What Not to Do with a Tantrika: Some Notes on Ethnography in India

What Not to Do with a Tantrika: Some Notes on Ethnography in India

June McDaniel (Religious Studies, College of Charleston)
Friday, March 7 / 4:00 pm
3041 Humanities and Social Sciences Building

This lecture explored important issues concerning ethnographic fieldwork methods in the study of South Asian religions. Drawing on her fieldwork in West Bengal, McDaniel discussed a range of issues involved in interviewing living tantrikas, including issues of bias and stereotyping, payment and confidentiality, safety in the field, telling insincere practitioners from sincere ones, and building networks.
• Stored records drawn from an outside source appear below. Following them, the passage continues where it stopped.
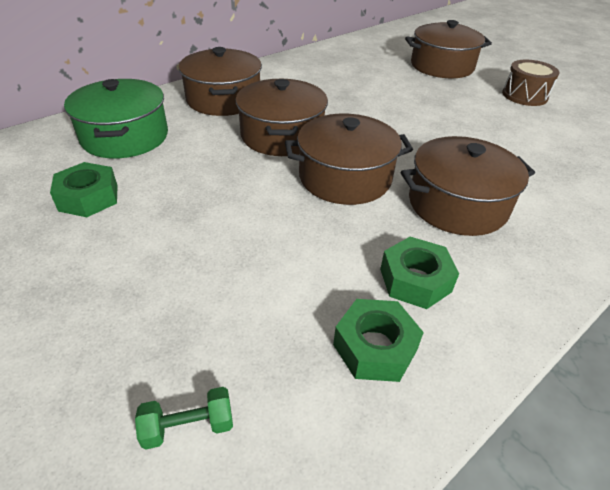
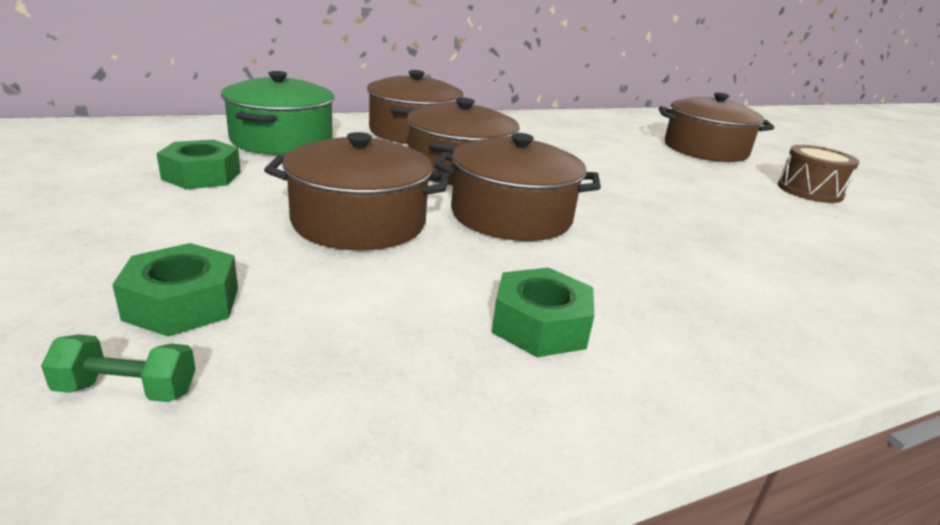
camera: 15 degrees right, 15 degrees down
green nut [333,299,424,382] -> green nut moved to [112,243,238,337]
brown pot [401,136,535,236] -> brown pot moved to [264,132,449,250]

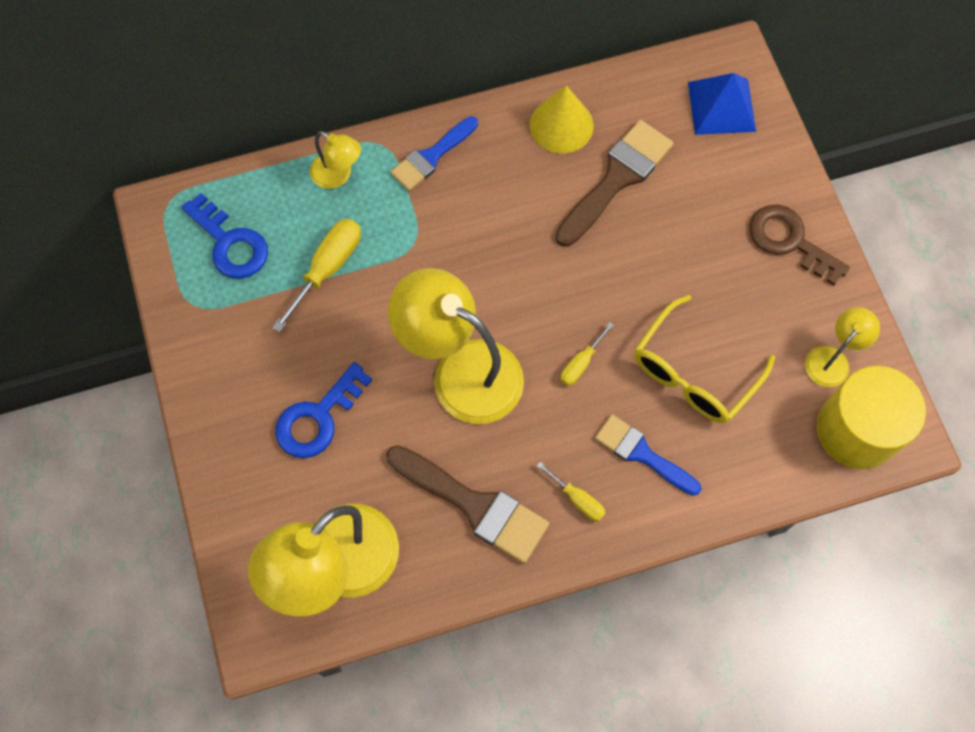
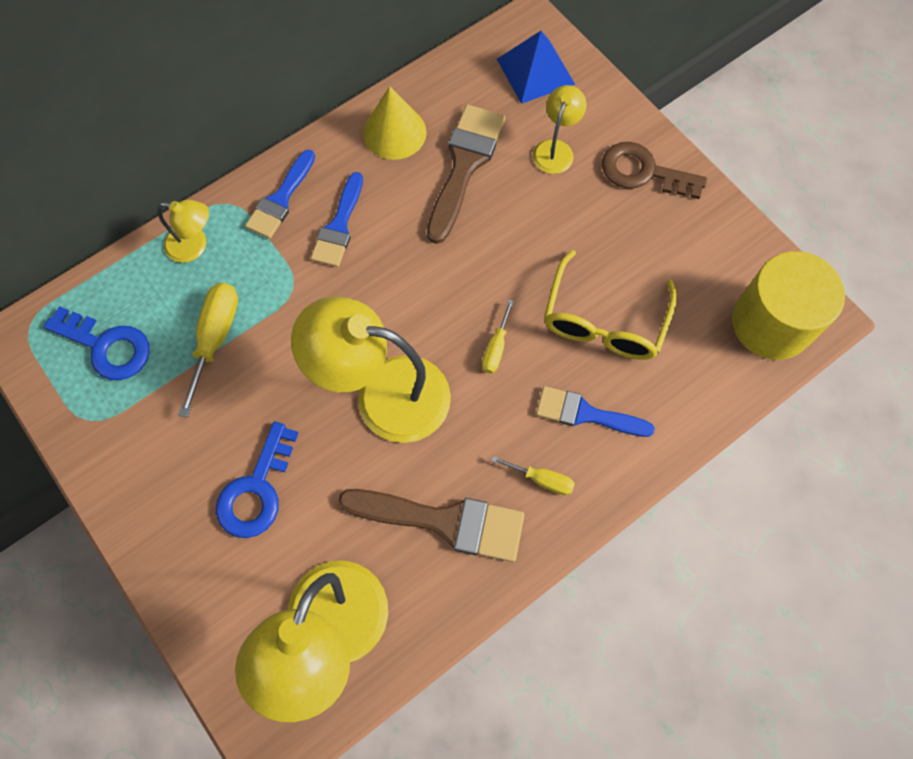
camera: 20 degrees left, 0 degrees up
yellow lamp [805,307,880,387] -> yellow lamp moved to [533,85,586,174]
none -> blue brush [311,172,363,267]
Should researchers be initiated into the traditions they study? Should they participate in rituals? How close should scholars get to their informants?

June McDaniel is Professor of Religious Studies at the College of Charleston in Charleston, South Carolina. Her publications include The Madness of the Saints: Ecstatic Religion in Bengal; Making Virtuous Daughters and Wives: An Introduction to Women’s Brata Rituals in Bengali Folk Religion; and Offering Flowers, Feeding Skulls: Popular Goddess Worship in West Bengal. She currently serves as co-chair of the American Academy of Religion (AAR) Mysticism Group and has also served as founding co-chair of the AAR Anthropology of Religion Consultation and co-chair of the AAR Ritual Studies Group.